不快感も露わにごしごし擦る。海に行って洗ってこようかと思った時、小太郎君がいきなり自分の着ていたTシャツを脱ぎだした。
思っていた以上に引き締まった男らしい体を目の当たりにして、息をのむ。
「まだ着たばかりだから、多分汗臭くないとは思うんだけど……。よかったらこれ着ておきなよ。腕まで隠れると思うよ」
「……あ、ありがとう」
「そういえば、さっき香奈ちゃんの水着姿を見て司先輩がキレちゃってさ。咲良ちゃんも、何か上に着たままでいた方がいいかもね」
お兄ちゃんに怒られるよ、と小太郎君が微笑む。
「実はさっき、合宿所の前で二人とすれ違ったの」
「そっか。先輩、香奈ちゃんを着替えさせに行ったんだ」
「え、そっち?」
「そっちって?」
「いや、つい……合宿所には誰もいないし、怒った勢いでひと夏の思い出作りをしているものかと」
小太郎君が目を丸くする。そして、ぷっと吹き出した。
「見かけによらず、すごいことを言うね、咲良ちゃん!」
「そう? 漫画や小説では結構ありがちなパターンなんだけどな」
「本当に? まぁ、もしそうだとしても、あの二人に限ってそれはないね」
「わかんないよ。だってあんなに熱いキスをしちゃう二人だし」
「それってあの夜のこと? あれは部活外の時間だし、俺たちもいないと思ってのことだろう? いくら自由時間とはいえ、合宿中にってのはありえないよ。押し倒すよりもむしろ、正座させて説教している可能性の方がはるかに高いね」
自信たっぷりに言い切られ、それもそうかと納得する。
「……これ、本当に借りてもいいの?」
「もちろん」
小太郎君が頷くのを待ってTシャツを着る。それは私には大きすぎて、腕のあざはもちろん、腿までたっぷり隠れるぐらいだった。

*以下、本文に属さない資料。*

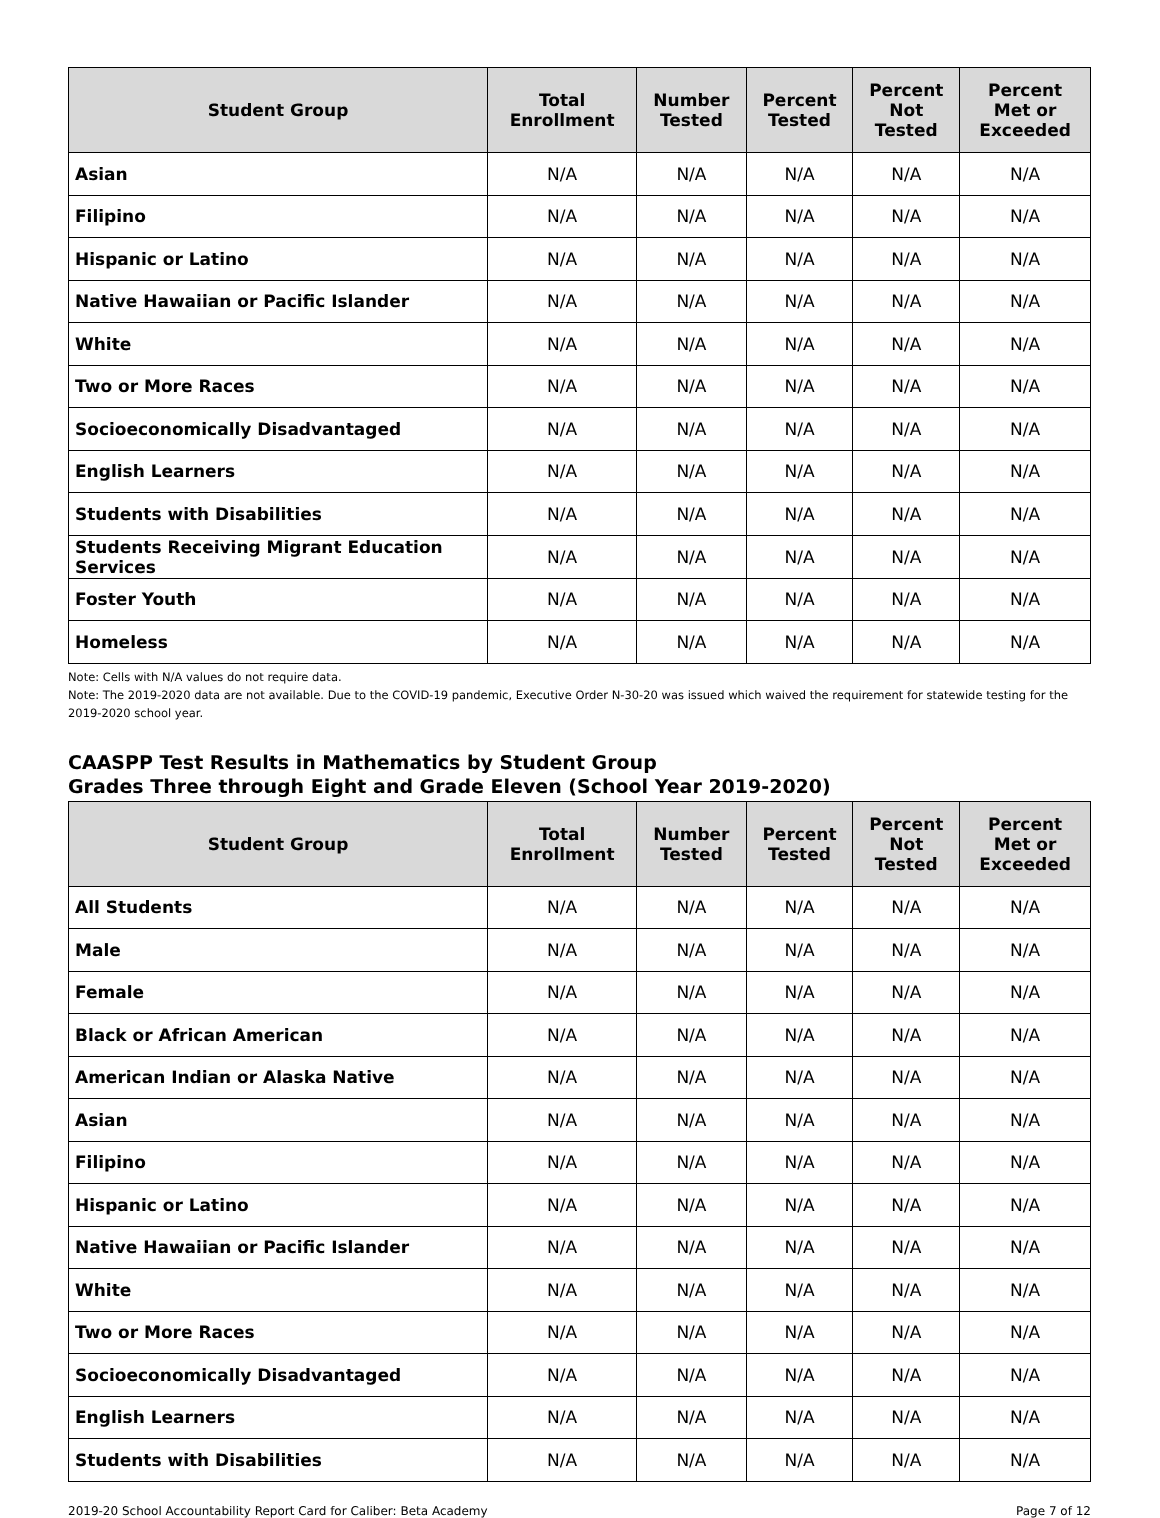| Student Group | Total Enrollment | Number Tested | Percent Tested | Percent Not Tested | Percent Met or Exceeded |
| --- | --- | --- | --- | --- | --- |
| Asian | N/A | N/A | N/A | N/A | N/A |
| Filipino | N/A | N/A | N/A | N/A | N/A |
| Hispanic or Latino | N/A | N/A | N/A | N/A | N/A |
| Native Hawaiian or Pacific Islander | N/A | N/A | N/A | N/A | N/A |
| White | N/A | N/A | N/A | N/A | N/A |
| Two or More Races | N/A | N/A | N/A | N/A | N/A |
| Socioeconomically Disadvantaged | N/A | N/A | N/A | N/A | N/A |
| English Learners | N/A | N/A | N/A | N/A | N/A |
| Students with Disabilities | N/A | N/A | N/A | N/A | N/A |
| Students Receiving Migrant Education Services | N/A | N/A | N/A | N/A | N/A |
| Foster Youth | N/A | N/A | N/A | N/A | N/A |
| Homeless | N/A | N/A | N/A | N/A | N/A |
Note: Cells with N/A values do not require data.
Note: The 2019-2020 data are not available. Due to the COVID-19 pandemic, Executive Order N-30-20 was issued which waived the requirement for statewide testing for the 2019-2020 school year.
CAASPP Test Results in Mathematics by Student Group
Grades Three through Eight and Grade Eleven (School Year 2019-2020)
| Student Group | Total Enrollment | Number Tested | Percent Tested | Percent Not Tested | Percent Met or Exceeded |
| --- | --- | --- | --- | --- | --- |
| All Students | N/A | N/A | N/A | N/A | N/A |
| Male | N/A | N/A | N/A | N/A | N/A |
| Female | N/A | N/A | N/A | N/A | N/A |
| Black or African American | N/A | N/A | N/A | N/A | N/A |
| American Indian or Alaska Native | N/A | N/A | N/A | N/A | N/A |
| Asian | N/A | N/A | N/A | N/A | N/A |
| Filipino | N/A | N/A | N/A | N/A | N/A |
| Hispanic or Latino | N/A | N/A | N/A | N/A | N/A |
| Native Hawaiian or Pacific Islander | N/A | N/A | N/A | N/A | N/A |
| White | N/A | N/A | N/A | N/A | N/A |
| Two or More Races | N/A | N/A | N/A | N/A | N/A |
| Socioeconomically Disadvantaged | N/A | N/A | N/A | N/A | N/A |
| English Learners | N/A | N/A | N/A | N/A | N/A |
| Students with Disabilities | N/A | N/A | N/A | N/A | N/A |
2019-20 School Accountability Report Card for Caliber: Beta Academy Page 7 of 12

「なんかドキドキするね。男の子の服を借りるなんて初めて」
「そう?」
「この夏一番の思い出になるかも。本当にありがとう」
冗談ではなく、きっと一生忘れられない思い出になるだろう。
生まれて初めて男の子に身を挺して守ってもらったことも、こんな風に服を貸してもらったことも……。
「咲良ちゃん、大げさ。そろそろみんなのところに戻ろうか」
小太郎君が優しく笑い、クーラーボックスを手に歩きだす。
その後ろ姿がとても頼もしく見えて……なぜだか嬉しくてたまらなくて、貸してもらったTシャツの裾を、きゅっと握りしめた。